Suites For The Suite

The Boardroom at Cherry Creek has signed on for a 10-year extension to its renewal agreement for office space, in the Ptarmigan at Cherry Creek building in Cherry Creek. Located near the intersection of Cherry Creek North Drive and Colorado Blvd, Ptarmigan at Cherry Creek is a 400,000 + square foot class-A office complex.

The Boardroom at Cherry Creek, a privately owned executive suite/office business center will now continue to occupy its more than 14 thousand square feet of Ptarmigan space, offering dedicated office spaces, meeting rooms, and virtual office services for businesses  both large and small.

First established in Denver in 1990 by Charles & Carol Jansch, The Boardroom at Cherry Creek is a privately owned executive suite offering a sophisticated office atmosphere for industry professionals to conduct day-to-day operations.  Additionally, more than100 other businesses utilize their virtual office and conference room services enhancing their corporate efficiency and profitability.

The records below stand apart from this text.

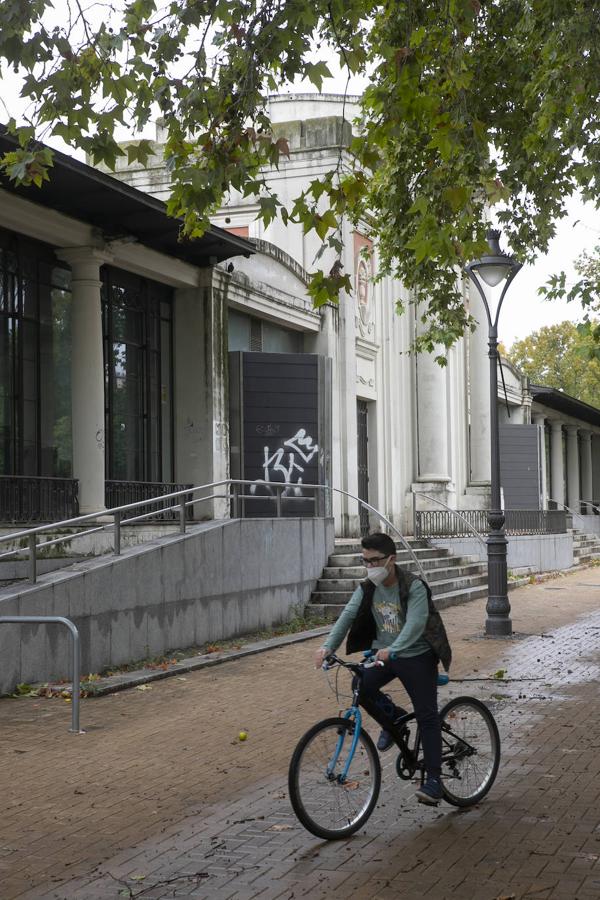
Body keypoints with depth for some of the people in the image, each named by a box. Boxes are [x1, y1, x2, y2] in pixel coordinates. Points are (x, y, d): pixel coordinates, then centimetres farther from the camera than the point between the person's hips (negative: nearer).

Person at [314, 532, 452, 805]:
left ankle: (433, 780, 2)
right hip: (383, 654, 5)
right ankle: (393, 717, 11)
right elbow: (347, 615, -14)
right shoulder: (367, 588, -3)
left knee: (427, 717, -6)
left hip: (416, 656, -5)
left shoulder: (414, 587, -20)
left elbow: (415, 623, -33)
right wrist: (327, 646, -30)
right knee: (360, 688, -19)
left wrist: (392, 649, -49)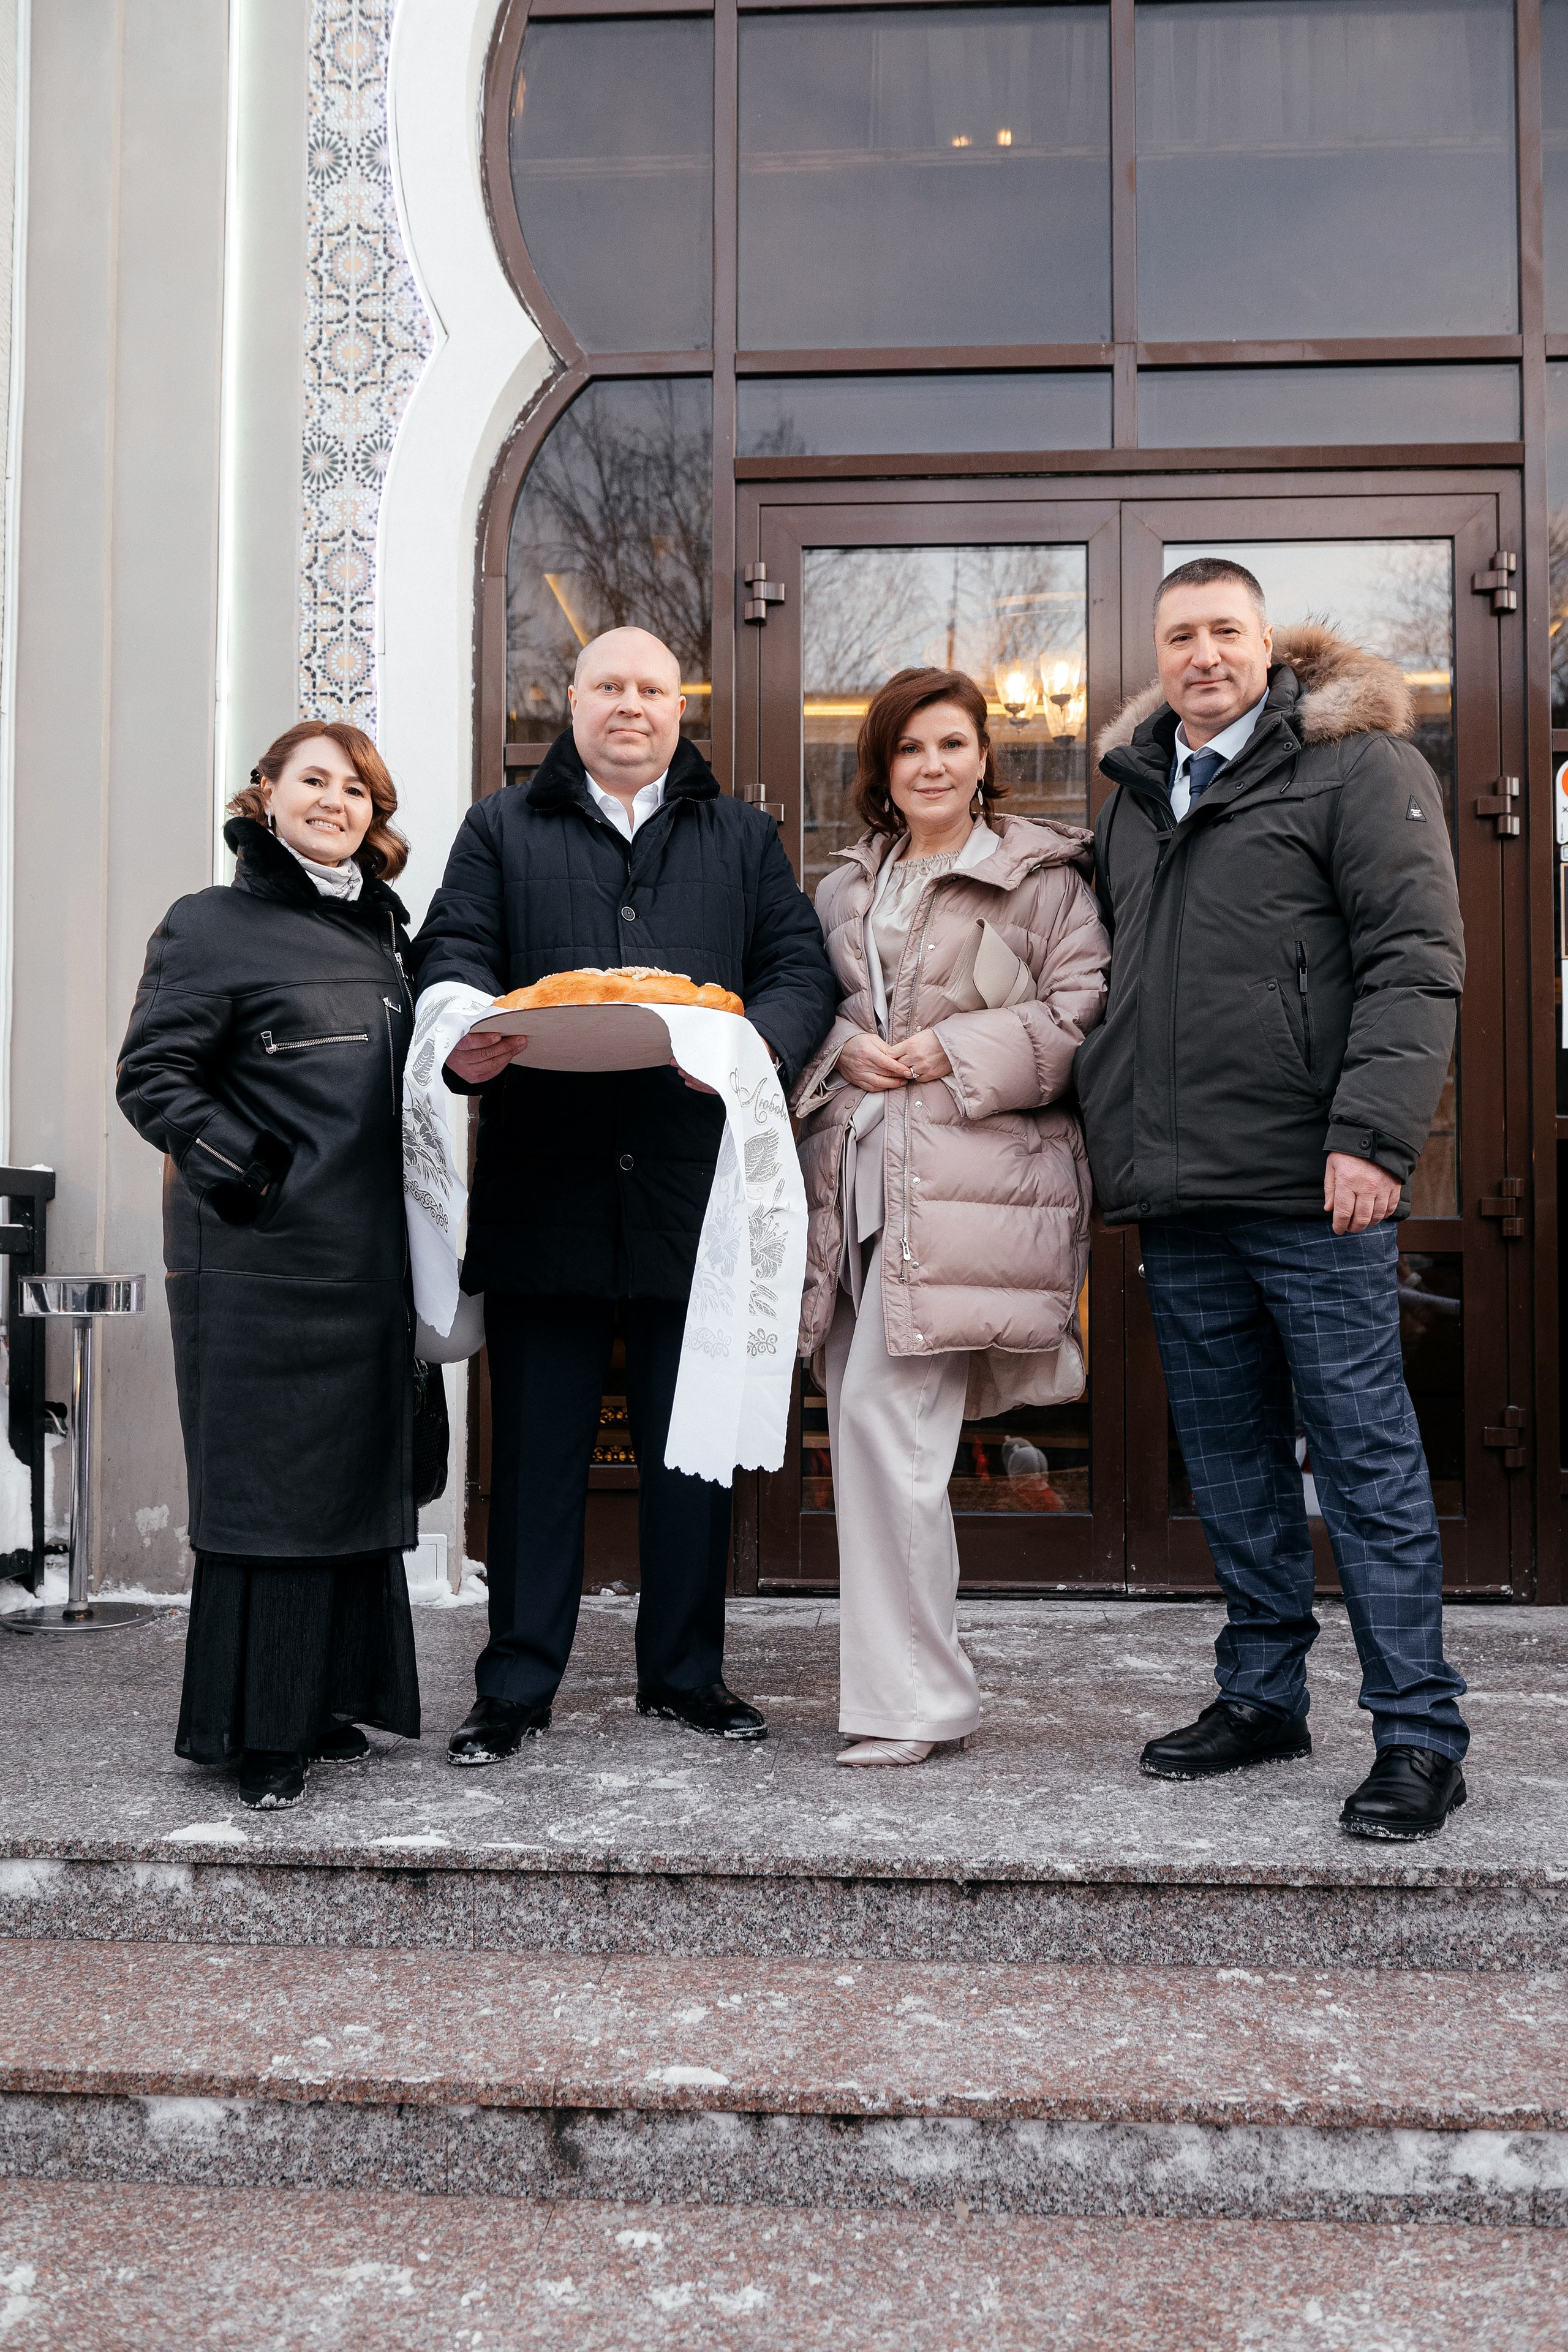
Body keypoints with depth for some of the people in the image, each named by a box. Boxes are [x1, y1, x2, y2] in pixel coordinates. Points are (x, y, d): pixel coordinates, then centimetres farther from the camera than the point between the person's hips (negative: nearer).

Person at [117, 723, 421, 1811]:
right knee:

In today’s tight economy, and a market place that’s as competitive as ever, a small business just may not be able to shell out for new office space, and the tools needed to get it up and running. But by offering an array of first-class services and amenities, including furnished and unfurnished professional offices; virtual office services; conference room rentals; free visitor parking and underground garage parking for monthly clients; telecommunications, like fiber optic Internet service, and dedicated telephone lines; live call answering; and administrative support, The Boardroom at Cherry Creek helps take a lot of the pain out of the process.

Read the details of their re-commitment to the Cherry Creek Community, here.

Back To Basics

Cherry Creek restaurateur Jim Sullivan has closed the doors on his last two Denver restaurant interests, after 11 years. Ocean, located at 201 Columbine St., and Nine75, located at 975 Lincoln St., both were shut down at the end of September.

Sullivan had opened Ocean a couple years back as a replacement for the ill-fated Mao, which failed to capture the attention of Denver’s fine dining denizens. Nine75 went the way of its Westminster predecessor, which also closed earlier this year.

Sullivan expects to spend time in other pursuits for the time being. “People just don’t have the money they once did,” said Sullivan, listing “fine dining” as one of the first luxuries to go, when hard times come.

On Being Well Connected

Broadband Internet service is no longer a luxury. It is has become a necessity for most people over the past decade. And more and more it’s become a significant factor when it comes to making real-estate decisions.  Areas with better and faster broadband have become more attractive to potential buyers than areas with slow access. Or no access.

It seems a trend has developed where potential deals fall through once the buyer discovers a home doesn’t have broadband Internet access. Roughly 55 percent of Americans have broadband connections in their homes, according to the Pew Internet and American Life Project. However, many more have service available to them and choose not to buy it.

But the growth of broadband is slowing, and providing broadband connections to the remaining 10 percent of homes still without it will be expensive, since these homes are located more typically in small communities, or remote locations. Even in developed areas, broadband has become an important factor for many people in deciding where to live, particularly if they work from home.

Wireless broadband services and coverage from cellular carriers is growing, but still major roads and population centers take precedent. The standard in luxury apartment buildings is to have at least two options for broadband Internet access, said Henry Pye, director of resident services and technology at JPI Partners LLC, which owns buildings throughout the United States. Pye’s job is to ensure the buildings have broadband connectivity, “because you can’t rent out apartments without it”, he says. “It might as well be water,” he told the Associated Press.